## PAGE TEXT
★ ★ ★ ★ ★

There are a large number of studies available in literatures on different biodiesels, and their engine performance and emission characteristics, but a very few researchers have analysed the engine performance or emission characteristics in terms of multivariate analysis. This study focuses on the multivariate analysis of PSO biodiesel blends and their interactive effect on engine performance.

3. Results and discussion

3.1. Characterisation of PSO Biodiesel-Diesel Blends

While the engine performance experiments in this study investigated B5, B10, and B20 biodiesel blends, the characteristics of a much broader series of PSO biodiesel-diesel blends has been investigated. A total of 10 PSO biodiesel-diesel blends (from B5-B90) were prepared, and their individual fuel properties of density, viscosity, flash point, calorific value, and oxidation stability have been analysed and are presented in Figure 4a–e.

★ ★ ★ ★ ★

## THE DATA
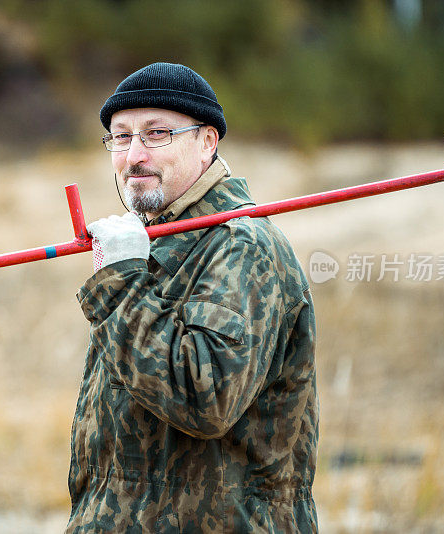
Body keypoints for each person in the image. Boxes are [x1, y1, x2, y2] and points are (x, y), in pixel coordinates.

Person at [67, 62, 318, 533]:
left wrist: (121, 281)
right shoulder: (155, 243)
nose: (133, 156)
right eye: (120, 137)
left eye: (156, 133)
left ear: (207, 143)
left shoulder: (242, 248)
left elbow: (206, 400)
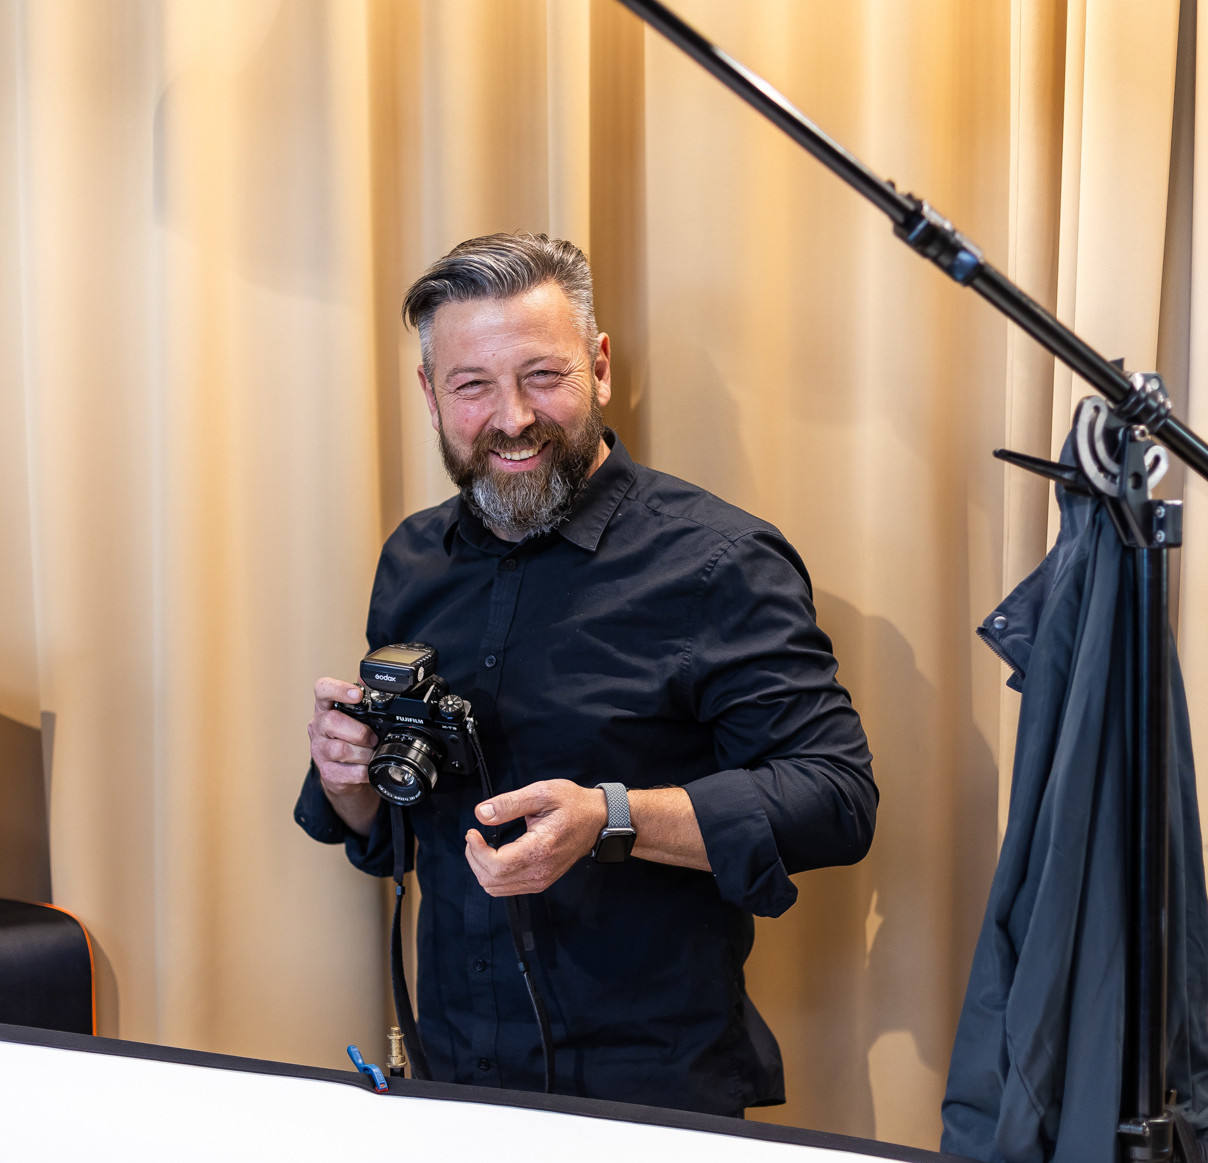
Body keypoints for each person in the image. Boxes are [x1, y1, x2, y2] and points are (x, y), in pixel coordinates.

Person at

★ ★ ★ ★ ★

## REQUIRED WORK
Rewrite the biodiesel passage, everything from "3.1. Characterisation of" down to "in Figure 4a–e.", changing "calorific value" to "heating value".

## WRITTEN RESPONSE
3.1. Characterisation of PSO Biodiesel-Diesel Blends

While the engine performance experiments in this study investigated B5, B10, and B20 biodiesel blends, the characteristics of a much broader series of PSO biodiesel-diesel blends has been investigated. A total of 10 PSO biodiesel-diesel blends (from B5-B90) were prepared, and their individual fuel properties of density, viscosity, flash point, heating value, and oxidation stability have been analysed and are presented in Figure 4a–e.